Graves was excited about this new challenge, so he decided to become Thomae’s business partner. Together, they wagered that there was room in the U.S. market for a different kind of yogurt.
There were many challenges before them. For instance, the startup costs for a food product are incredibly high. “There are a lot of costs, not just in terms of the supply chain, but also in getting products on shelves. When Yoplait has a new product, they have an enormous marketing budget so that it becomes a national player; we never had that.”
Instead of tinkering with small batches in a commercial kitchen, the duo used their own money to build a yogurt production facility on the Graves family farm. This would give Noosa an advantage over many other yogurt companies by allowing it to control its supply chain, down to each individual cow. “We never even put the milk on a truck,” Graves says. “It’s just a pipeline.”

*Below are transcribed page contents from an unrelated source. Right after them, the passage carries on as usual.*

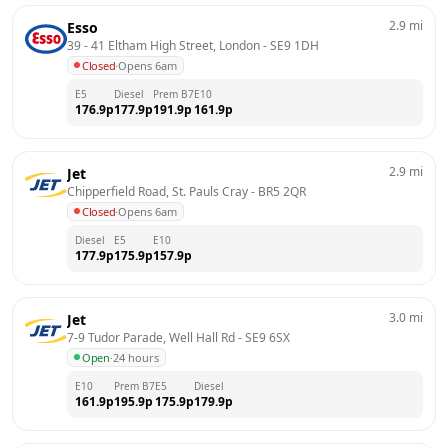
2.9
mi
Esso
39 - 41 Eltham High Street, London
 - 
SE9 1DH
Closed
·
Opens 6am
E5
Diesel
Prem B7
E10
176.9
p
177.9
p
191.9
p
161.9
p
2.9
mi
Jet
Chipperfield Road, St. Pauls Cray
 - 
BR5 2QR
Closed
·
Opens 6am
Diesel
E5
E10
177.9
p
175.9
p
157.9
p
3.0
mi
Jet
7-9 Tudor Parade, Well Hall Rd
 - 
SE9 6SX
Open
·
24 hours
E10
Prem B7
E5
Diesel
161.9
p
195.9
p
175.9
p
179.9
p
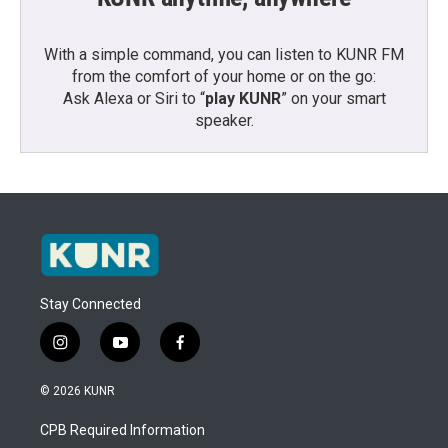
With a simple command, you can listen to KUNR FM
from the comfort of your home or on the go:
Ask Alexa or Siri to “
play KUNR
” on your smart
speaker.
Stay Connected
i
y
f
n
o
a
s
u
c
© 2026 KUNR
t
t
e
a
u
b
CPB Required Information
g
b
o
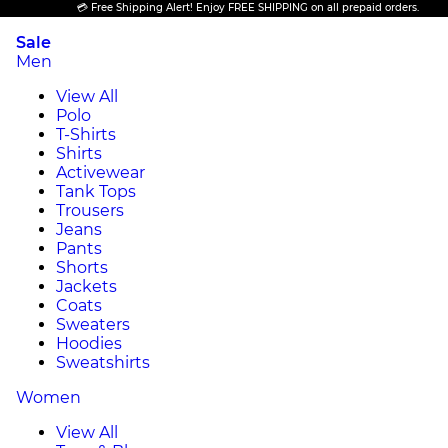
💳 Free Shipping Alert! Enjoy FREE SHIPPING on all prepaid orders.
Sale
Men
View All
Polo
T-Shirts
Shirts
Activewear
Tank Tops
Trousers
Jeans
Pants
Shorts
Jackets
Coats
Sweaters
Hoodies
Sweatshirts
Women
View All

By 2010, the plant was up and running. Noosa started making 200 gallons of yogurt a week, which was a lot, given that it did not have any customers. Thomae and Graves also developed a passionfruit purée, much like the one Thomae had tried at the beach in Noosa, and began to concoct many other flavors.
Being Ready For The Big Chance
Graves had been selling old-fashioned bottles of milk through a home delivery service and at local groceries, including the Colorado Whole Foods stores, so he tapped into these networks to start selling Noosa. The two also made the rounds to the local farmer’s markets. This slow, deliberate process began to pay off. Interest in the product spread by word of mouth, and soon people began asking their local retailers to carry Noosa on their shelves. “But we were interested in making the leap from the natural food world to conventional grocery stores,” Thomae says. “We wanted to play alongside all of the big boys, the Dannons and the Yoplaits.”
Their big break came when they heard, through the grapevine, that the national dairy company Horizon Organic was no longer going to produce six-ounce yogurt cups. The buyer at a local grocery chain called King Sooper needed new products to stock at his 100 stores. Noosa contacted him; his only caveat was that they would need to be able to produce a lot of yogurt very quickly.
But Graves and Thomae had been preparing for this moment from the beginning, by investing early in the infrastructure. They would have no problem ramping up production in a snap. “This was a really important case study that we showed buyers as we moved beyond Colorado,” Thomae says.
Over the past six years, Noosa has been growing fast, but the real tipping point came when the brand started showing up in mainstream supermarkets. Over the last two years alone, sales have doubled. From the start, Thomae and Graves realized that the key to taking off in the food industry is being able to scale quickly and produce products as soon as buyers need them. Having access to their own cows and controlling their own production facility has been crucial to their success.
Noosa now produces 18 different flavors. Staying true to their original approach, they don’t do consumer research, but pick flavors that taste delicious to them. Many are inspired by fruit found in Australia, such as coconut, pineapple, and mango, but there are also American favorites like pumpkin and strawberry rhubarb.
As Noosa grows, it wants to make sure that the yogurt remains as memorable as the first bite that Thomae took in Australia. “What we’re most proud of is that we’ve always remained very focused on what has made us successful to begin with, which is making bloody good yogurt,” she says.